Records from a data collection:
_ _ _ _

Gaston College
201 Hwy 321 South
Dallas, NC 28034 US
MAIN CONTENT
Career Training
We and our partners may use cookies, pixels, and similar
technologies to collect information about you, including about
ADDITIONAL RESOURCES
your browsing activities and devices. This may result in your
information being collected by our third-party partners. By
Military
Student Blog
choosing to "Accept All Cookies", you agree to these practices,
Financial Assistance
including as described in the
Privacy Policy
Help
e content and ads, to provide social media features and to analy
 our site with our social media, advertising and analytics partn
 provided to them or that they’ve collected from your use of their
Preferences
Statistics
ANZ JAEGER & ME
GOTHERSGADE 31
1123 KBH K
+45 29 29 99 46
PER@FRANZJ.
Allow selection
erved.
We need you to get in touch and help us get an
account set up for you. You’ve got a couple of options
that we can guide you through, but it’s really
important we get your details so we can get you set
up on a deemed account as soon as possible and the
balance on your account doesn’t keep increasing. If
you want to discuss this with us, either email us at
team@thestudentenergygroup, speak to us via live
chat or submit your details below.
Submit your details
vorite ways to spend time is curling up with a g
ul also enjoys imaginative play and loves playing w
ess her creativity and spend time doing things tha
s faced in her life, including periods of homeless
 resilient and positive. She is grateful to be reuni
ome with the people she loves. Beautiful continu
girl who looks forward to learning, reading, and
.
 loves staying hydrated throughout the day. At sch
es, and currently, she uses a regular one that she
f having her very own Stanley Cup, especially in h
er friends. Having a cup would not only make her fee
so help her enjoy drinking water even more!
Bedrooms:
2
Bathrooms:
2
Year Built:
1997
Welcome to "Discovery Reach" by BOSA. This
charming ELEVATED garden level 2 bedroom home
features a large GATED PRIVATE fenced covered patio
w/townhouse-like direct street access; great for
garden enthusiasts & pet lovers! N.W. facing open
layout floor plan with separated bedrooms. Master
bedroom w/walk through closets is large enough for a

_ _ _ _

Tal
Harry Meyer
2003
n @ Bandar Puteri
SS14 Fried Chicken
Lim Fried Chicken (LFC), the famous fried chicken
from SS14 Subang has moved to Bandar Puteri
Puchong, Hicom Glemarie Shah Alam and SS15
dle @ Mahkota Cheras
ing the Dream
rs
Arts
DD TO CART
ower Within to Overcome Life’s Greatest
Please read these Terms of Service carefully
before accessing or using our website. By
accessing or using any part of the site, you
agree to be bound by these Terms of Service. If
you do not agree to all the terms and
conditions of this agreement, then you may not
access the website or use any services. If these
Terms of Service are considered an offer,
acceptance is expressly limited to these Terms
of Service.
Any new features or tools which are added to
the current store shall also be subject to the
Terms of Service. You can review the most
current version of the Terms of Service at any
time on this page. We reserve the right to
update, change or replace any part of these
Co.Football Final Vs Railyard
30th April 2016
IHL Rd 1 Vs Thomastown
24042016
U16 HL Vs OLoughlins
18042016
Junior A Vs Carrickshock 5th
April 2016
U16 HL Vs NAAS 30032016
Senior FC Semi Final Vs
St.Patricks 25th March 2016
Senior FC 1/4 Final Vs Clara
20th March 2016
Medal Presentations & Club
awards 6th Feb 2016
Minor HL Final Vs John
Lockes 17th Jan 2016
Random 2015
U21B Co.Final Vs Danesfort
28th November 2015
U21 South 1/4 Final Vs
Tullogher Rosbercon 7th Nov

_ _ _ _

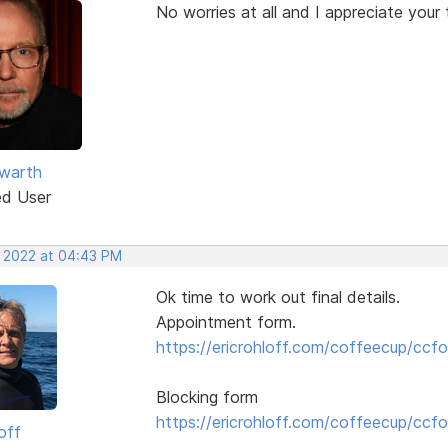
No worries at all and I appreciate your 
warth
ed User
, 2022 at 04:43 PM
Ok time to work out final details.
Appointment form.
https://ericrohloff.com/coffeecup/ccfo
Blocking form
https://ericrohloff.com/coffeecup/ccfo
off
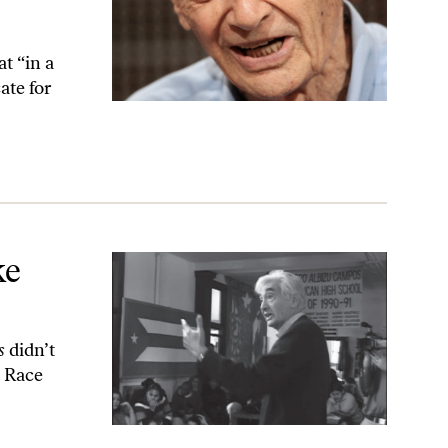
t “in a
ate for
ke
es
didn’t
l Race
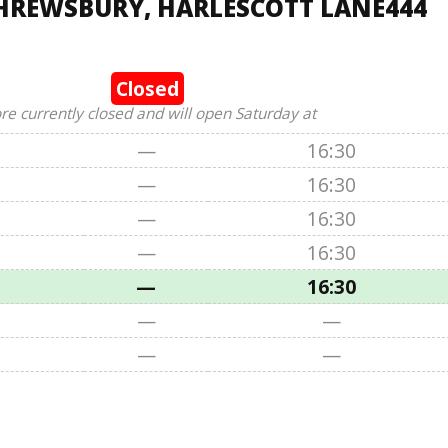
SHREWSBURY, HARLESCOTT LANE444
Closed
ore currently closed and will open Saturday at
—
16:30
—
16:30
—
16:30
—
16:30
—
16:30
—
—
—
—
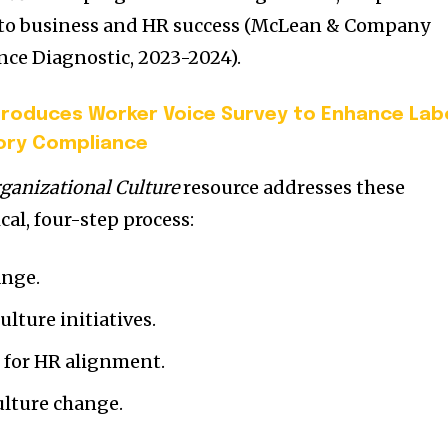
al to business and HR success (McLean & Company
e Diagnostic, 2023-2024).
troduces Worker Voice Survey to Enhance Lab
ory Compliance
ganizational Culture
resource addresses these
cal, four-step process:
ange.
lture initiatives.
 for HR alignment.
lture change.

_ _ _ _

Taking the records above, retype every line from the one with "ing the Dream" down to the one with "Tullogher Rosbercon 7th Nov", exactly and with nothing else.

■ **Response to this exercise**
ing the Dream
rs
Arts
DD TO CART
ower Within to Overcome Life’s Greatest
Please read these Terms of Service carefully
before accessing or using our website. By
accessing or using any part of the site, you
agree to be bound by these Terms of Service. If
you do not agree to all the terms and
conditions of this agreement, then you may not
access the website or use any services. If these
Terms of Service are considered an offer,
acceptance is expressly limited to these Terms
of Service.
Any new features or tools which are added to
the current store shall also be subject to the
Terms of Service. You can review the most
current version of the Terms of Service at any
time on this page. We reserve the right to
update, change or replace any part of these
Co.Football Final Vs Railyard
30th April 2016
IHL Rd 1 Vs Thomastown
24042016
U16 HL Vs OLoughlins
18042016
Junior A Vs Carrickshock 5th
April 2016
U16 HL Vs NAAS 30032016
Senior FC Semi Final Vs
St.Patricks 25th March 2016
Senior FC 1/4 Final Vs Clara
20th March 2016
Medal Presentations & Club
awards 6th Feb 2016
Minor HL Final Vs John
Lockes 17th Jan 2016
Random 2015
U21B Co.Final Vs Danesfort
28th November 2015
U21 South 1/4 Final Vs
Tullogher Rosbercon 7th Nov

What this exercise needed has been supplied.